■ WHAT YOU NEED TO DO
Copy, word for word, the lines of the entries below between the one with "Установка маршрута по-умолчанию**" and the one with "ws11, ws21, ws22.", inclusive, and leave out everything else.

■ MATERIAL SUPPLIED
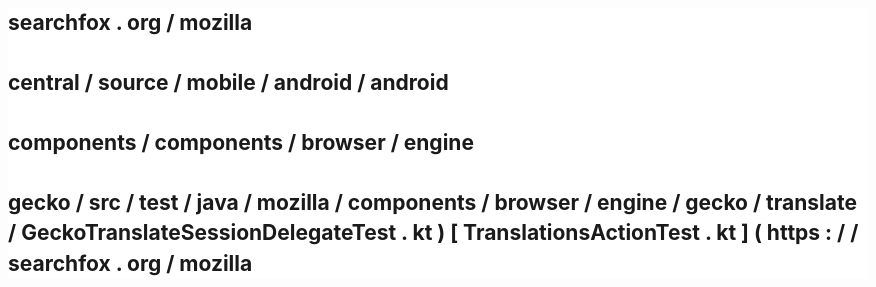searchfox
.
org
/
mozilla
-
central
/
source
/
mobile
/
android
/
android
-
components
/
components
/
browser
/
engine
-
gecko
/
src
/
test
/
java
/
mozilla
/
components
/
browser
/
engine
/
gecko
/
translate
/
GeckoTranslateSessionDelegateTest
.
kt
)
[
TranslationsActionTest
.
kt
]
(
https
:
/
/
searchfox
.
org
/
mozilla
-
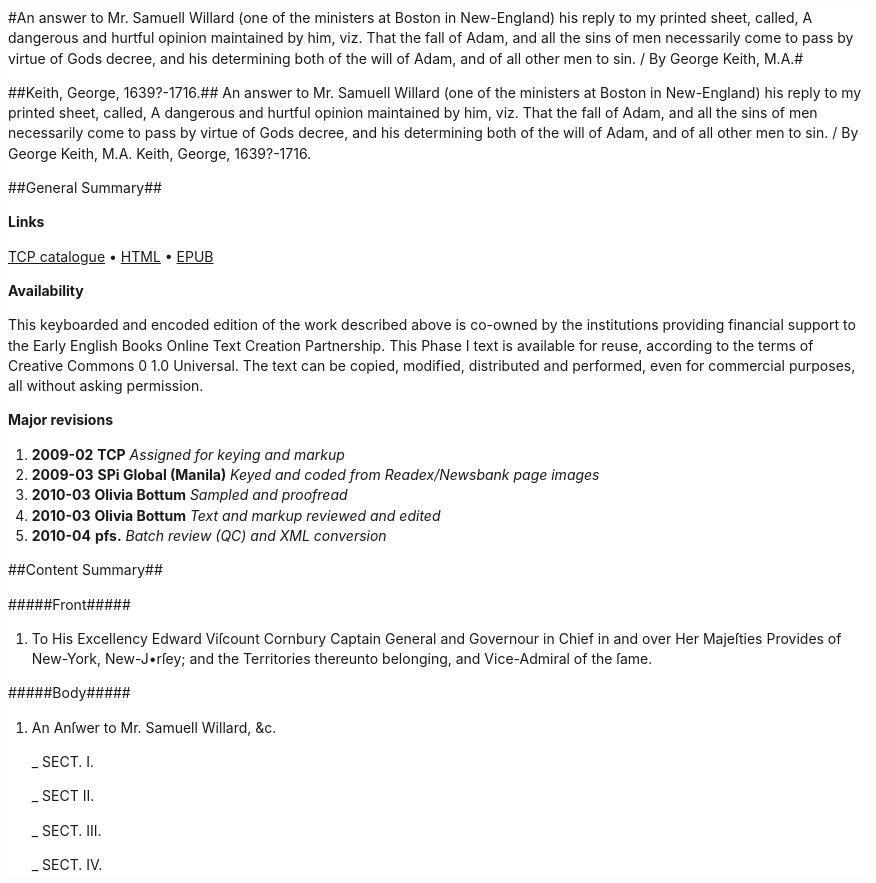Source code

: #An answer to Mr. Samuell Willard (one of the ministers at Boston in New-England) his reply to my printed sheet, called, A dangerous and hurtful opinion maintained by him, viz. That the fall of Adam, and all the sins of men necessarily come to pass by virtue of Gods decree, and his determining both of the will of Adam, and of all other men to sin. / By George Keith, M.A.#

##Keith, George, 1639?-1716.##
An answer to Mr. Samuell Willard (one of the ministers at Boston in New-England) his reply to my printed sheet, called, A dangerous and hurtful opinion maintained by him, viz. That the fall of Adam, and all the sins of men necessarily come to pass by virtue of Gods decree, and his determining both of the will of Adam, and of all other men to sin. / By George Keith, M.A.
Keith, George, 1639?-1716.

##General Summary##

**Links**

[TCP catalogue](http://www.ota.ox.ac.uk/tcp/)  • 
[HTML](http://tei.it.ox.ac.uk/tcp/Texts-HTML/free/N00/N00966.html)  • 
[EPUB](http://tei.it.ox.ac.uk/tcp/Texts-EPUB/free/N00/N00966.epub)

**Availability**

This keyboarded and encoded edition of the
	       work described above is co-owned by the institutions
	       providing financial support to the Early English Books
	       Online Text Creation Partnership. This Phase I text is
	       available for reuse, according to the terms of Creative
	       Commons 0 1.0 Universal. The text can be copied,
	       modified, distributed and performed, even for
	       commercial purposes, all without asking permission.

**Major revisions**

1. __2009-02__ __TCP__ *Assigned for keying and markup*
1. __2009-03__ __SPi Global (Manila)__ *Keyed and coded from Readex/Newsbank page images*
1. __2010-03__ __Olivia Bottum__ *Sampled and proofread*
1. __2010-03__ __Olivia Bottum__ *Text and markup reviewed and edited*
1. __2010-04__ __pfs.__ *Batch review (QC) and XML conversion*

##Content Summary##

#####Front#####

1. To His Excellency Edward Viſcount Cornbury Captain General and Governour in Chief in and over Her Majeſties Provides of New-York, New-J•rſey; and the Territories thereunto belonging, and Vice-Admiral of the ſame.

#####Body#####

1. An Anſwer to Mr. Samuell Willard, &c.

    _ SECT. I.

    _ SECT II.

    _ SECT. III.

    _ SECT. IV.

---

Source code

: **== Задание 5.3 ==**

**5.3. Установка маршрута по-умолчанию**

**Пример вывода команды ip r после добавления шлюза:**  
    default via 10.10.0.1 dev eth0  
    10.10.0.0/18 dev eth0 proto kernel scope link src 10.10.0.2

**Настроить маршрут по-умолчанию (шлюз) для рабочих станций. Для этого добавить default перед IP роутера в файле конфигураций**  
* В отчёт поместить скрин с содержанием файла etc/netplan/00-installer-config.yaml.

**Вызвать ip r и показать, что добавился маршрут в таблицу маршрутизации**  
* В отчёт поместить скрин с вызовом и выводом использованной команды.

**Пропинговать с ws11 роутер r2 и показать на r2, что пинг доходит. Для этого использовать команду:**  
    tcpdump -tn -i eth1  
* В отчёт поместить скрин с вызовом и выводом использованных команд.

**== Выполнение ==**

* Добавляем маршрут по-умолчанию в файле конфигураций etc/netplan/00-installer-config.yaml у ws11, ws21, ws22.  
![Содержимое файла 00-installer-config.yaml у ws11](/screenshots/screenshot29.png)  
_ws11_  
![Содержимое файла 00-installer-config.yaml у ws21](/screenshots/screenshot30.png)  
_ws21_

...

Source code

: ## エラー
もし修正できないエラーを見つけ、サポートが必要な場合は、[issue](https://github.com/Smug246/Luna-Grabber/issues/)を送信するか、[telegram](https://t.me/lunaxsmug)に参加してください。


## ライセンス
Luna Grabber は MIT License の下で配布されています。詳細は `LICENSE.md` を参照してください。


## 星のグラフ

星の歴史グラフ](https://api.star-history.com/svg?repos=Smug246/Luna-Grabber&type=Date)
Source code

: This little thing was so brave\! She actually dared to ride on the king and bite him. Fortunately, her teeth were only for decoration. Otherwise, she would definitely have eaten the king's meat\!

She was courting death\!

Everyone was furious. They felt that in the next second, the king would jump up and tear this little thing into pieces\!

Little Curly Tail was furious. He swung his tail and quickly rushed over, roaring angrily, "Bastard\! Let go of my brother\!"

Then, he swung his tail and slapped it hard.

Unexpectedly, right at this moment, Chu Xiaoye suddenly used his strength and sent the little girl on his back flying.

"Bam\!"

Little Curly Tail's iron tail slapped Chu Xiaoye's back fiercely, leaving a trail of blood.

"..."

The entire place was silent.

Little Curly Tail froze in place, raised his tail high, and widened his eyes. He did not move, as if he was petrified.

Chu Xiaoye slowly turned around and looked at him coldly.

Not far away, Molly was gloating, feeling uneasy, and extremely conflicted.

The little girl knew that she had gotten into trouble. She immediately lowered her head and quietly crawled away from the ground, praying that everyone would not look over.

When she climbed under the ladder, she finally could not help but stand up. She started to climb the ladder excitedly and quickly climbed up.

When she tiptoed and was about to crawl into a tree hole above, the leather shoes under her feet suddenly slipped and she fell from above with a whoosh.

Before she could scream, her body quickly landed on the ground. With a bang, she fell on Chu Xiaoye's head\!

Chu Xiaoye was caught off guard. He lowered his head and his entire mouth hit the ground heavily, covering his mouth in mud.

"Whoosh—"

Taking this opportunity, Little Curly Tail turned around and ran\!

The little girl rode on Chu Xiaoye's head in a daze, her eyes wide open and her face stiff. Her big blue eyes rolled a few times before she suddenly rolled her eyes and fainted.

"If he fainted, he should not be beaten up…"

■ EXPECTED ANSWER
**5.3. Установка маршрута по-умолчанию**

**Пример вывода команды ip r после добавления шлюза:**  
    default via 10.10.0.1 dev eth0  
    10.10.0.0/18 dev eth0 proto kernel scope link src 10.10.0.2

**Настроить маршрут по-умолчанию (шлюз) для рабочих станций. Для этого добавить default перед IP роутера в файле конфигураций**  
* В отчёт поместить скрин с содержанием файла etc/netplan/00-installer-config.yaml.

**Вызвать ip r и показать, что добавился маршрут в таблицу маршрутизации**  
* В отчёт поместить скрин с вызовом и выводом использованной команды.

**Пропинговать с ws11 роутер r2 и показать на r2, что пинг доходит. Для этого использовать команду:**  
    tcpdump -tn -i eth1  
* В отчёт поместить скрин с вызовом и выводом использованных команд.

**== Выполнение ==**

* Добавляем маршрут по-умолчанию в файле конфигураций etc/netplan/00-installer-config.yaml у ws11, ws21, ws22.  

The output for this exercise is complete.